You should be able to create
your own signatures very easily. And er also create your own
kernel implants. Actually to
right here you see very minimal kernel implant, erm it's in
Assembly and it reads some
control registers on of the CPU and prints them on screen on the
computer running the PCILeech
main control program. Maybe we should...but we are missing one
thing here, to try the Linux
demo again here. See if, er, better luck this time. So as you
saw we couldn't log on with the
tor as the default password. So, let's pull a file from the Linux
system. A nice file to pull is
the shadow file. And it's as easy as that pulling a shadow
file from a running Linux
system, which uses the encrypt by the way. And er, we can open
the shadow file and have a look
at it. And the router count here has a very long password hash.
So, of course you can try to
crack it, but it's no fun doing that, so let's replace it
instead with the default
password hash of tor er, so this is the default password hash of
Tor. Erm so let's write the file
back. And erm we're going to push it back to the Linux
system. And we are going to use
the file push kernel implant here. And now it should be on
the target system. So, let's try
to log on here. See if it works better this time. [extended
silence] And as you can see
we're in [applause]. So when you leave here today er I want you
to remember that em, inexpensive
universal DMA attacking is here, it's the new reality of today.
Physical ac-access is erm, still
very much an issue. You should be aware of potential email
attacks for example if you bring
your Mac on to a security conferences [laughter from
audience] and er, please do
remember that full disk encryption it's not invincible.
After this talk I will be making
the er Github [inaudible] public at er this address here.
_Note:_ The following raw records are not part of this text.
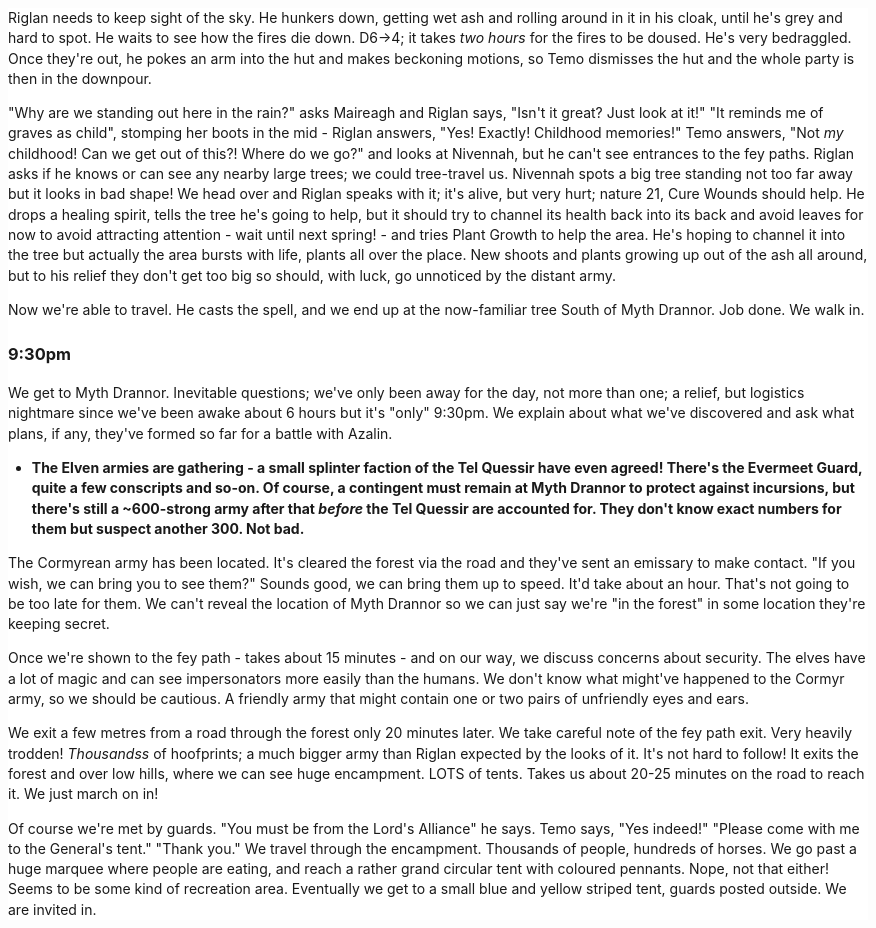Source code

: Riglan needs to keep sight of the sky. He hunkers down, getting wet ash and rolling around in it in his cloak, until he's grey and hard to spot. He waits to see how the fires die down. D6->4; it takes *two hours* for the fires to be doused. He's very bedraggled. Once they're out, he pokes an arm into the hut and makes beckoning motions, so Temo dismisses the hut and the whole party is then in the downpour.

"Why are we standing out here in the rain?" asks Maireagh and Riglan says, "Isn't it great? Just look at it!" "It reminds me of graves as child", stomping her boots in the mid - Riglan answers, "Yes! Exactly! Childhood memories!" Temo answers, "Not *my* childhood! Can we get out of this?! Where do we go?" and looks at Nivennah, but he can't see entrances to the fey paths. Riglan asks if he knows or can see any nearby large trees; we could tree-travel us. Nivennah spots a big tree standing not too far away but it looks in bad shape! We head over and Riglan speaks with it; it's alive, but very hurt; nature 21, Cure Wounds should help. He drops a healing spirit, tells the tree he's going to help, but it should try to channel its health back into its back and avoid leaves for now to avoid attracting attention - wait until next spring! - and tries Plant Growth to help the area. He's hoping to channel it into the tree but actually the area bursts with life, plants all over the place. New shoots and plants growing up out of the ash all around, but to his relief they don't get too big so should, with luck, go unnoticed by the distant army.

Now we're able to travel. He casts the spell, and we end up at the now-familiar tree South of Myth Drannor. Job done. We walk in.

### 9:30pm

We get to Myth Drannor. Inevitable questions; we've only been away for the day, not more than one; a relief, but logistics nightmare since we've been awake about 6 hours but it's "only" 9:30pm. We explain about what we've discovered and ask what plans, if any, they've formed so far for a battle with Azalin.

* **The Elven armies are gathering - a small splinter faction of the Tel Quessir have even agreed! There's the Evermeet Guard, quite a few conscripts and so-on. Of course, a contingent must remain at Myth Drannor to protect against incursions, but there's still a ~600-strong army after that *before* the Tel Quessir are accounted for. They don't know exact numbers for them but suspect another 300. Not bad.**

The Cormyrean army has been located. It's cleared the forest via the road and they've sent an emissary to make contact. "If you wish, we can bring you to see them?" Sounds good, we can bring them up to speed. It'd take about an hour. That's not going to be too late for them. We can't reveal the location of Myth Drannor so we can just say we're "in the forest" in some location they're keeping secret.

Once we're shown to the fey path - takes about 15 minutes - and on our way, we discuss concerns about security. The elves have a lot of magic and can see impersonators more easily than the humans. We don't know what might've happened to the Cormyr army, so we should be cautious. A friendly army that might contain one or two pairs of unfriendly eyes and ears.

We exit a few metres from a road through the forest only 20 minutes later. We take careful note of the fey path exit. Very heavily trodden! *Thousandss* of hoofprints; a much bigger army than Riglan expected by the looks of it. It's not hard to follow! It exits the forest and over low hills, where we can see huge encampment. LOTS of tents. Takes us about 20-25 minutes on the road to reach it. We just march on in!

Of course we're met by guards. "You must be from the Lord's Alliance" he says. Temo says, "Yes indeed!" "Please come with me to the General's tent." "Thank you." We travel through the encampment. Thousands of people, hundreds of horses. We go past a huge marquee where people are eating, and reach a rather grand circular tent with coloured pennants. Nope, not that either! Seems to be some kind of recreation area. Eventually we get to a small blue and yellow striped tent, guards posted outside. We are invited in.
And
please give me a couple of hours
in order to do that, but I will definitely do it er today. And
thank you very much to Joe for
er the slotscreamer and er you've been a huge inspiration
also for my work here so thank
you very much Joe. [applause]. And also thank you to inception
for being a big inspirational
source for my work. And also the guys at PLX technologies for
creating this wonderful ship.
So, thank you, thank you very much for today.[applause].